*Extracted information:*
━━━━━━━━
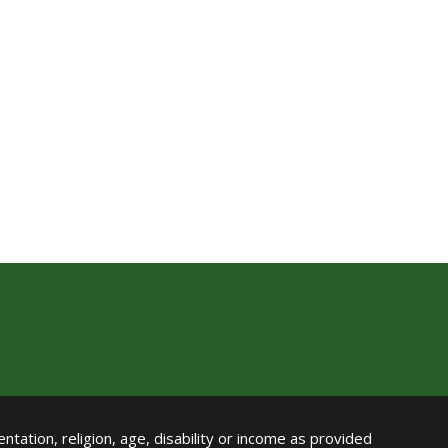
ntation, religion, age, disability or income as provided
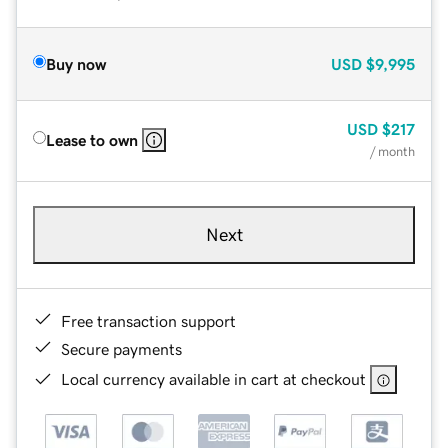
Buy now
USD
$9,995
USD
$217
Lease to own
/ month
Next
Free transaction support
Secure payments
Local currency available in cart at checkout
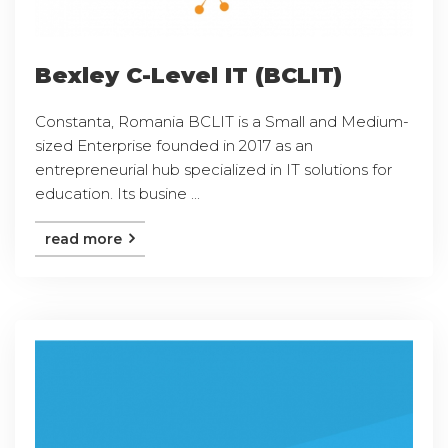
Bexley C-Level IT (BCLIT)
Constanta, Romania BCLIT is a Small and Medium-
sized Enterprise founded in 2017 as an
entrepreneurial hub specialized in IT solutions for
education. Its busine ...
read more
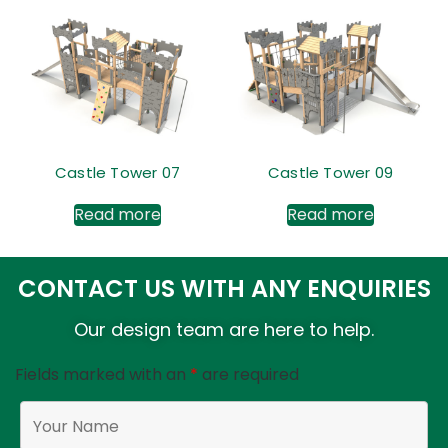
Castle Tower 07
Castle Tower 09
Read more
Read more
CONTACT US WITH ANY ENQUIRIES
Our design team are here to help.
Fields marked with an
*
are required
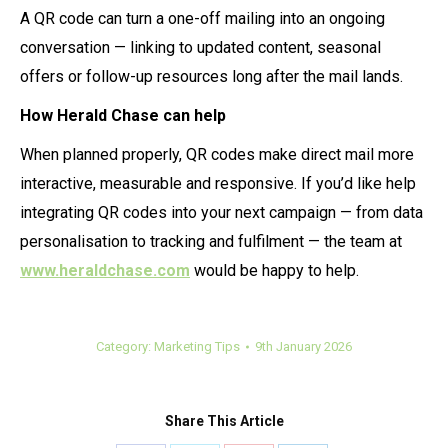
A QR code can turn a one-off mailing into an ongoing
conversation — linking to updated content, seasonal
offers or follow-up resources long after the mail lands.
How Herald Chase can help
When planned properly, QR codes make direct mail more
interactive, measurable and responsive. If you’d like help
integrating QR codes into your next campaign — from data
personalisation to tracking and fulfilment — the team at
www.heraldchase.com
would be happy to help.
Category:
Marketing Tips
9th January 2026
Share This Article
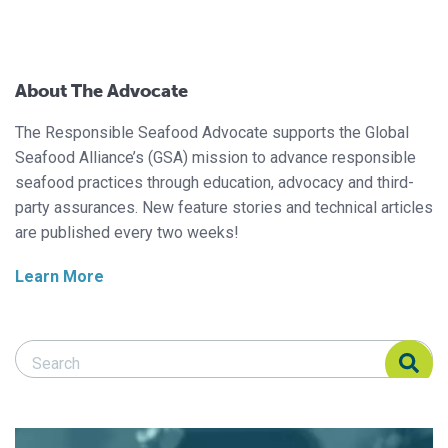
About The Advocate
The Responsible Seafood Advocate supports the Global
Seafood Alliance’s (GSA) mission to advance responsible
seafood practices through education, advocacy and third-
party assurances. New feature stories and technical articles
are published every two weeks!
Learn More
Search Responsible Seafood Advocate
Search Responsible Seafood Advocate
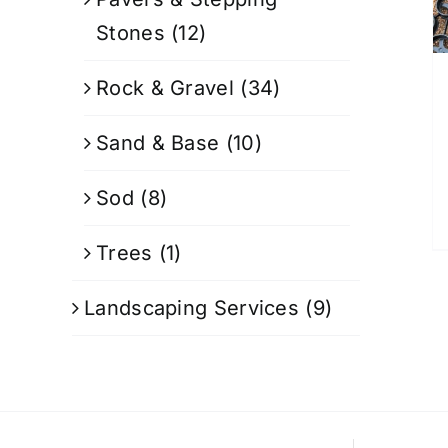
Stones
(12)
Rock & Gravel
(34)
Sand & Base
(10)
Sod
(8)
Trees
(1)
Landscaping Services
(9)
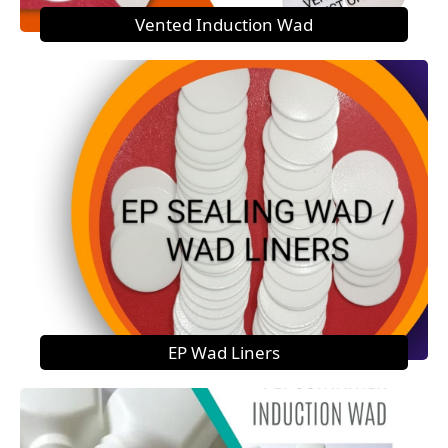
Vented Induction Wad
EP Wad Liners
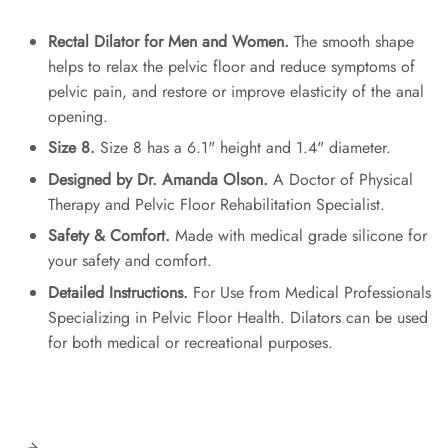
Rectal Dilator for Men and Women.
The smooth shape
helps to relax the pelvic floor and reduce symptoms of
pelvic pain, and restore or improve elasticity of the anal
opening.
Size 8.
Size 8 has a 6.1" height and 1.4" diameter.
Designed by Dr. Amanda Olson.
A Doctor of Physical
Therapy and Pelvic Floor Rehabilitation Specialist.
Safety & Comfort.
Made with medical grade silicone for
your safety and comfort.
Detailed Instructions.
For Use from Medical Professionals
Specializing in Pelvic Floor Health. Dilators can be used
for both medical or recreational purposes.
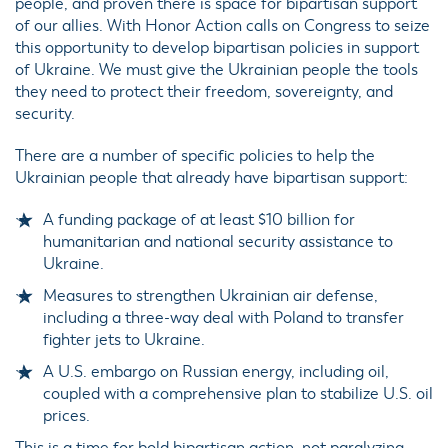
people, and proven there is space for bipartisan support
of our allies. With Honor Action calls on Congress to seize
this opportunity to develop bipartisan policies in support
of Ukraine. We must give the Ukrainian people the tools
they need to protect their freedom, sovereignty, and
security.
There are a number of specific policies to help the
Ukrainian people that already have bipartisan support:
A funding package of at least $10 billion for
humanitarian and national security assistance to
Ukraine.
Measures to strengthen Ukrainian air defense,
including a three-way deal with Poland to transfer
fighter jets to Ukraine.
A U.S. embargo on Russian energy, including oil,
coupled with a comprehensive plan to stabilize U.S. oil
prices.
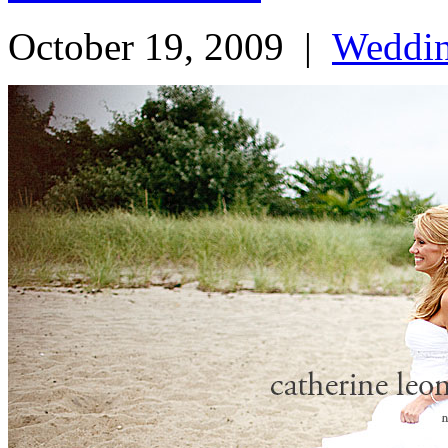
October 19, 2009
|
Weddi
━━━━━━━━
*Assigned task:* Update the text of all the items above by replacing "bipartisan" with "cross-party" wherever it appears, changing nothing else and leaving the pictures out.

*Exercise response:*
ntation, religion, age, disability or income as provided
Buy now
USD
$9,995
USD
$217
Lease to own
/ month
Next
Free transaction support
Secure payments
Local currency available in cart at checkout
Bexley C-Level IT (BCLIT)
Constanta, Romania BCLIT is a Small and Medium-
sized Enterprise founded in 2017 as an
entrepreneurial hub specialized in IT solutions for
education. Its busine ...
read more
Castle Tower 07
Castle Tower 09
Read more
Read more
CONTACT US WITH ANY ENQUIRIES
Our design team are here to help.
Fields marked with an
*
are required
A QR code can turn a one-off mailing into an ongoing
conversation — linking to updated content, seasonal
offers or follow-up resources long after the mail lands.
How Herald Chase can help
When planned properly, QR codes make direct mail more
interactive, measurable and responsive. If you’d like help
integrating QR codes into your next campaign — from data
personalisation to tracking and fulfilment — the team at
www.heraldchase.com
would be happy to help.
Category:
Marketing Tips
9th January 2026
Share This Article
About The Advocate
The Responsible Seafood Advocate supports the Global
Seafood Alliance’s (GSA) mission to advance responsible
seafood practices through education, advocacy and third-
party assurances. New feature stories and technical articles
are published every two weeks!
Learn More
Search Responsible Seafood Advocate
Search Responsible Seafood Advocate
Stones
(12)
Rock & Gravel
(34)
Sand & Base
(10)
Sod
(8)
Trees
(1)
Landscaping Services
(9)
Vented Induction Wad
EP Wad Liners
Rectal Dilator for Men and Women.
The smooth shape
helps to relax the pelvic floor and reduce symptoms of
pelvic pain, and restore or improve elasticity of the anal
opening.
Size 8.
Size 8 has a 6.1" height and 1.4" diameter.
Designed by Dr. Amanda Olson.
A Doctor of Physical
Therapy and Pelvic Floor Rehabilitation Specialist.
Safety & Comfort.
Made with medical grade silicone for
your safety and comfort.
Detailed Instructions.
For Use from Medical Professionals
Specializing in Pelvic Floor Health. Dilators can be used
for both medical or recreational purposes.
people, and proven there is space for cross-party support
of our allies. With Honor Action calls on Congress to seize
this opportunity to develop cross-party policies in support
of Ukraine. We must give the Ukrainian people the tools
they need to protect their freedom, sovereignty, and
security.
There are a number of specific policies to help the
Ukrainian people that already have cross-party support:
A funding package of at least $10 billion for
humanitarian and national security assistance to
Ukraine.
Measures to strengthen Ukrainian air defense,
including a three-way deal with Poland to transfer
fighter jets to Ukraine.
A U.S. embargo on Russian energy, including oil,
coupled with a comprehensive plan to stabilize U.S. oil
prices.
October 19, 2009
|
Weddi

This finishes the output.